Probability Theory Assignment—Discussion of
Journal Articles
For class Monday (October 26), you must read both “Does
Your iPod Really
Play Favorites?” and the corresponding “Reviving the Negative Hypergeometric Model.” These are articles from The American Statistician, which is a
peer-reviewed journal published by the American Statistical Association.
Note:
As Yannan mentioned in class, computers are incapable
of creating true “random” numbers. For the purposes of our discussion, though,
consider the iPod-shuffle software “random enough.” The big issues center around misconceptions of randomness and the ability to model
randomness with probability distributions.
General Discussion Guidelines
When reading articles for class
discussion, I expect you to dig in, take notes (which you can easily reference
in class), ask questions, and think carefully about the information presented.
It’s a good idea to read the article twice—once to get the big-picture idea(s)

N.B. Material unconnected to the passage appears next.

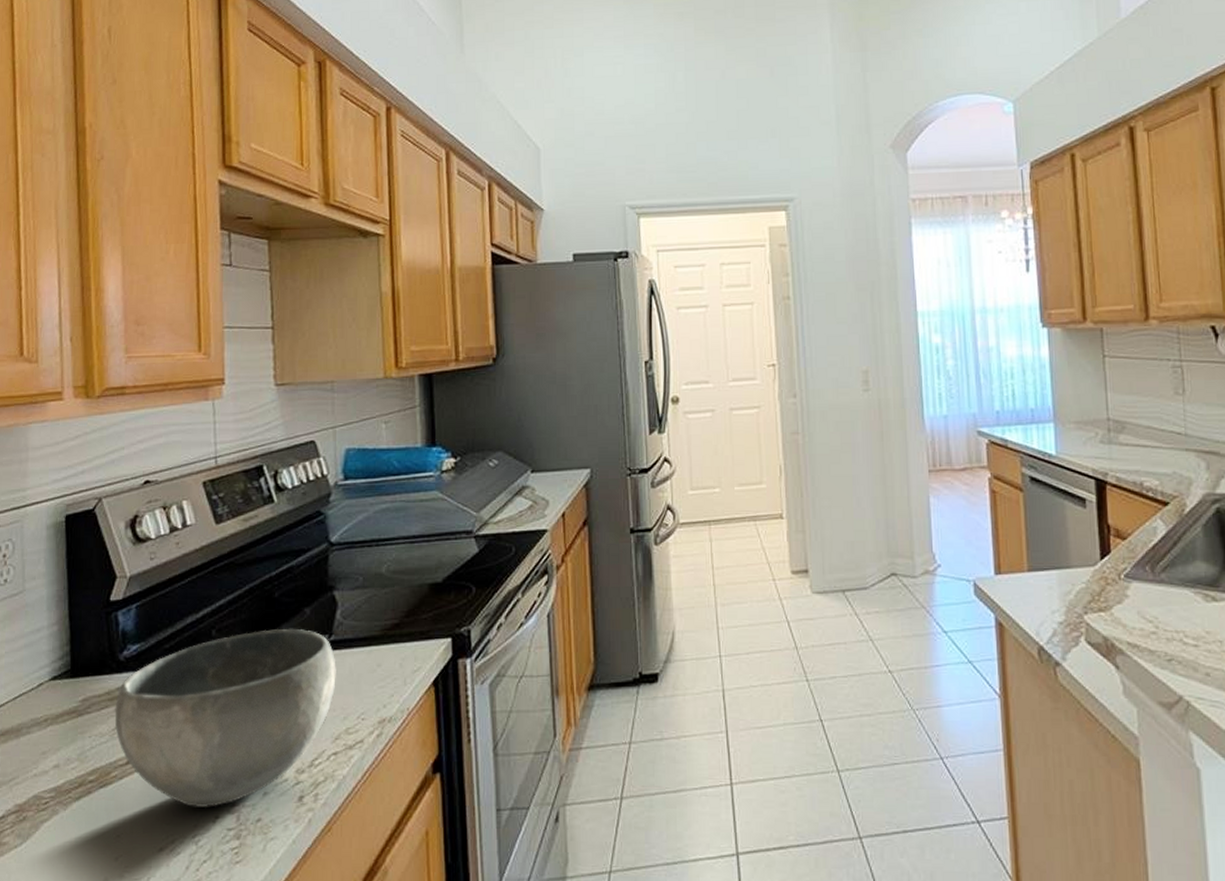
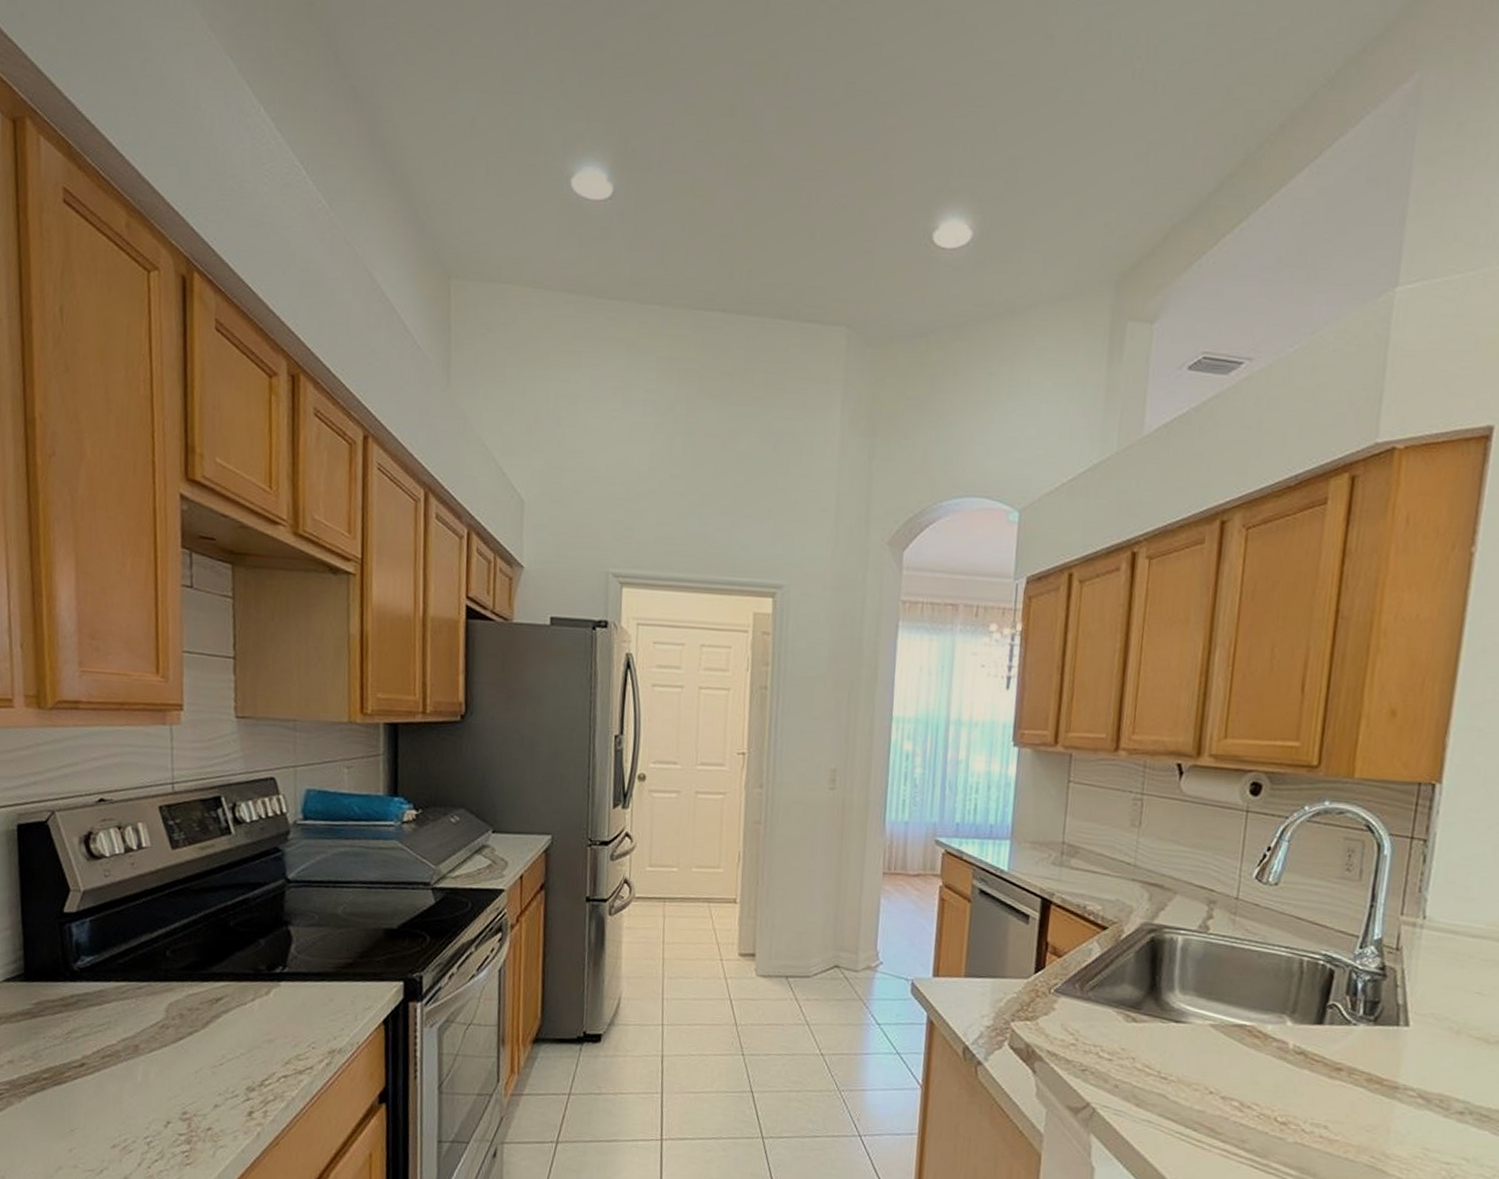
bowl: present [114,628,336,809] -> none [68,955,289,1114]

and another time to ensure you understand the details. (Note—you should think hard, on your own or with
classmates, about how to answer any questions you have. If you’re still
left wondering, then your question is a good one to raise
in class discussion.)
Specific Guidelines for this Particular Discussion
For this specific
assignment the following questions/issues should be addressed (and other issues
can be addressed, too):
·
In
what ways to people typically mis-conceive of
randomness? (You can bring in additional points not mentioned in the paper.)
·
Consider
the Miller & Fridell paper:
o
Summarize
the relationship between the four discrete distributions mentioned in the
paper.
o
Show
how the first equality (in regard to P(X
= x)) on p. 348 simplifies to the second equality.
o
Provide
a practical example of the Negative Hypergeometric
distribution (either from the paper or from your own creative mind).
·
Back
to the Froehlich, Duckworth, & Culhane paper:
o
Section
3.1
§
Verify
that T, the minimum number of songs until the ith
artist is played, has a negative hypergeometric
distribution.
§
How
do probability calculations from this model refute a claim by Levy?
o
Section
3.2
§
Why
do the probability-model calculations alone not refute the claim by Levy? What
do the authors speculate might be an explanation?
o
Section
3.3
§
How
is the Levy claim of three-songs-from-the-same-album on the autofill
related to the “birthday problem”?
§
Can
you clearly explain the simplified model presented by the authors? How does
this simplified model refute Levy’s claim?
o
Section
3.4
§
Verify
that S, the number of shuffles required until a particular song is played in
the first n songs, has a geometric distribution. How does the geometric model
refute Levy’s specific claim?
·
Here’s a quick explanation of
significance testing…
There are two hypotheses (the null hypothesis, which is a statement of “status
quo,” and the alternative hypothesis). In this situation, the null hypothesis
is that the iPod actually shuffles randomly. In a significance test we collect
data and see how much evidence we have against
the null hypothesis (against random shuffling). This particular test uses a
chi-square goodness-of-fit test, comparing actual observations with what we
expect if the shuffling is indeed random. Large deviations between observed and
expected would suggest the iPod is not randomly shuffling. The p-value is the
probability of getting the observed data under the assumption of random
shuffling. So large p-values provide no evidence against random shuffling,
while small p-values provide evidence against random shuffling.
o
Now,
based on that brief explanation, how do the significance tests in Section 4
refute a claim by Levy? (You might need to lean on the students in class who
have already studied significance testing.)
·
What
lingering questions do you have about the articles? Also, did you find any part
of the articles especially interesting?